Yesterday Boyd’s boss, environment secretary Owen Paterson, told the Conservative party conference not to worry about global warming. “I think we should just accept that the climate has been changing for centuries.” A few weeks ago on Any Questions, he managed to repeat 10 discredited claims about climate change in one short contribution.
His department repeatedly misrepresents science to appease industrial lobbyists. It claimed that its field trials of neonicotinoid pesticides on bees showed that “effects on bees do not occur under normal circumstances“. Hopelessly contaminated, the study was in fact worthless, which is why it was not submitted to a peer-reviewed journal.
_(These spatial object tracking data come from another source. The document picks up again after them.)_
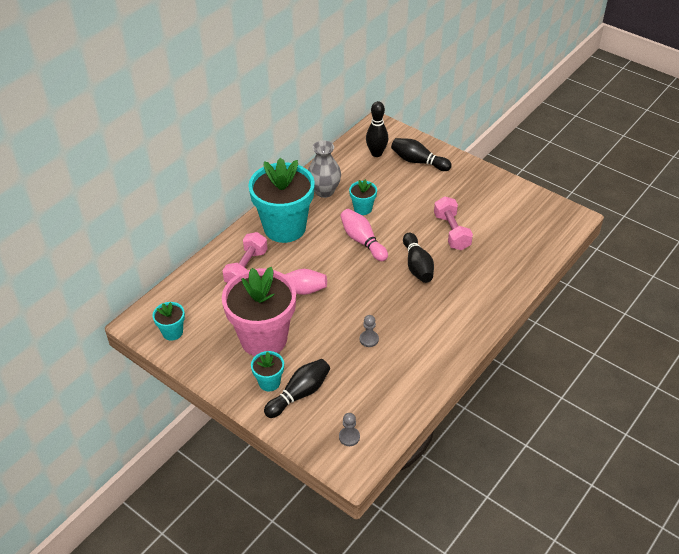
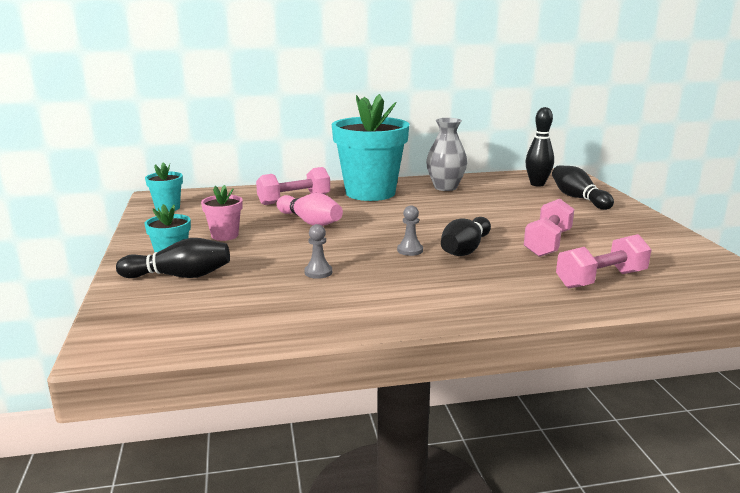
camera: 40 degrees right, 25 degrees down
(263, 338) = (225, 235): pink flower pot -> pink flower pot, size x0.44
(349, 437) = (156, 324): grey pawn -> grey pawn (410, 250)
(362, 241) = (431, 219): pink bowling pin -> none
(363, 208) = (467, 204): turquoise flower pot -> none
(507, 255) = (601, 279): none -> pink dumbbell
Similar distortions surround the department’s refusal to establish meaningful marine reserves, its attempt to cull buzzards on behalf of pheasant shoots, and its determination to allow farmers to start dredging streams again, turning them into featureless gutters.
There’s one consolation: Boyd, in his efforts to establish a tinpot dictatorship, has not yet achieved the control enjoyed by his counterparts in Canada. There, scientists with government grants working on any issue that could affect industrial interests – tar sands, climate change, mining, sewage, salmon farms, water trading – are forbidden to speak freely to the public. They are shadowed by government minders and, when they must present their findings, given scripts to memorise and recite. Dozens of turbulent research programmes and institutes have either been cut to the bone or closed altogether.
In Australia, the new government has chosen not to appoint a science minister. Tony Abbott, who once described man-made climate change as “absolute crap”, has already shut down the government’s climate commission and climate change authority. But at least Australians are fighting back: the climate commission has been reconvened as an NGO, funded by donations. In Britain we allowed the government to shut down the Royal Commission on Environmental Pollution and the Sustainable Development Commission with scarcely a groan of protest.
David Cameron’s government claimed that the tiny savings it made were required to reduce the deficit. Yet somehow it manages to fund a lavish range of planet-wrecking programmes. The latest is the Centre for Doctoral Training in Oil and Gas, just launched by the Natural Environment Research Council. Its aim is “to support the oil and gas sector” by providing “focused training” in fracking, in exploiting tar deposits, and in searching for oil in polar regions. In other words, it is subsidising fossil fuel companies while promoting climate change. How many people believe this is a good use of public money?
To be reasonable, when a government is manipulating and misrepresenting scientific findings, is to dissent. To be reasonable, when it is helping to destroy human life and the natural world, is to dissent. As Julien Benda argued in La Trahison des Clercs, democracy and civilisation depend on intellectuals resisting conformity and power.
A world in which scientists speak only through minders and in which dissent is considered the antithesis of reason is a world shorn of meaningful democratic choices. You can judge a government by its treatment of inconvenient facts and the people who expose them. This one does not emerge well.